Het prijzige appartement wat hij had gehuurd moest hij opzeggen, zijn vriendin was opeens verdwenen en de feesten leken niet meer dan een vage herinnering. Hij moest weer aan de bak en het was crisis. Hij accepteerde een baan als afwasser in een restaurant waar hij voor 30 euro per dag bergen afwas stond af te spoelen in een bedompte en benauwde spoelkeuken met als enig uitzicht een vettige tegeltjeswand.

Toen dacht hij aan zijn pa … die had een eigen bedrijf en daar zou hij veel beter af zijn. Hij deed zijn vieze afwashort af en pakte zijn plunjezak met kleding. Van zijn zuurverdiende euro’s kocht hij een treinkaartje en ging weer naar het noorden, naar zijn roots. In de trein voelde hij hoop en vertwijfeling: wat was hij een zak geweest …

Toen hij bij de woning van zijn ouders aankwam, wilde hij snel weer omkeren want hij schaamde zich dood. Maar zijn vader had hem al vanuit de verte zien aankomen en kwam hem tegemoet. Hij had tranen in zijn ogen en sloot zijn zoon in zijn armen. Die avond organiseerde hij een feest want de zoon die hij had verloren … had hij weer gevonden.
(Dit is een eigentijdse vertelling naar Lucas 15:11-32 uit het Nieuwe Testament).

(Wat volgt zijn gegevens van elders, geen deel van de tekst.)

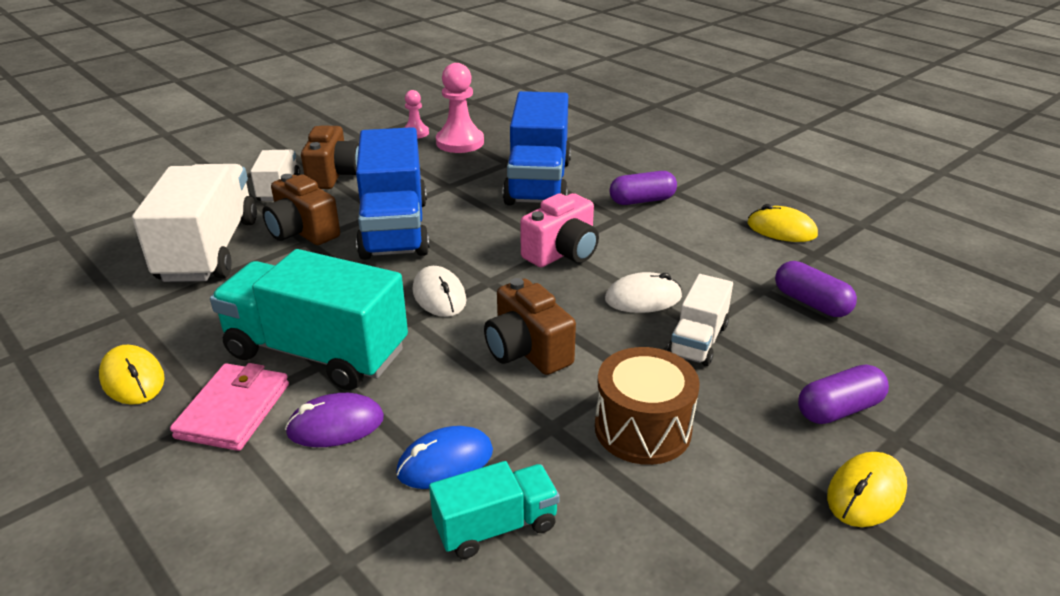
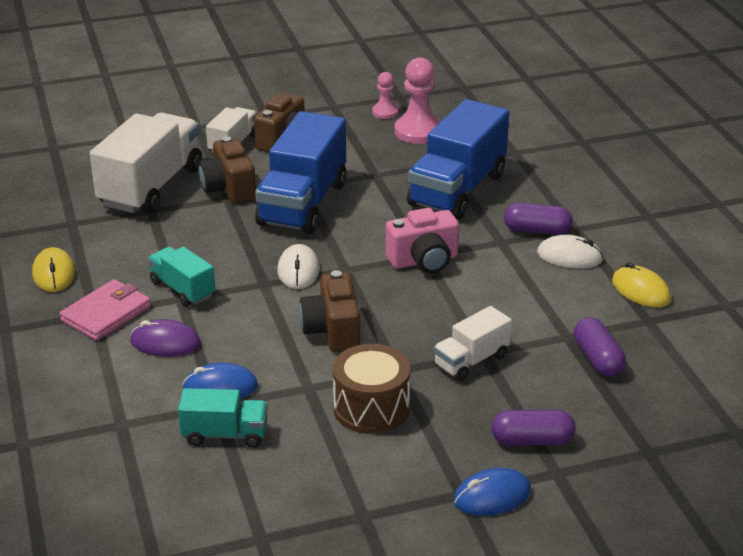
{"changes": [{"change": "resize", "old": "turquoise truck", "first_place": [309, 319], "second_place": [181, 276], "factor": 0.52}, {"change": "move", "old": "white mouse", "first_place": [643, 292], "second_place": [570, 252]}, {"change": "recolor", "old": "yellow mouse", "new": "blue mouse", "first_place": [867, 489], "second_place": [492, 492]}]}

De verloren zoon gaat over hoe God omgaat met mensen die zich afkeren van een weg die naar ‘de ondergang’ leidt en terugkeren naar ‘huis’, de liefde en genade van God.

Vaak denken we dat het dan vooral gaat over mensen die afgegleden zijn in drank of drugs, moord en doodslag, de extreme zelfkant van het leven. Maar de verloren zoon gaat ook over de mens die denkt het zonder God wel te redden en zijn huis bouwt op los zand.
Zo bekeken zijn er heel veel verloren zonen en dochters …

De verloren zoon is een van de mooiste verhalen uit de Bijbel omdat het illustreert hoe groot het Vaderhart van God is en dat hij ernaar verlangt dat geen ziel verloren gaat of verdwaald in een wereld vol valse schijn en illusies.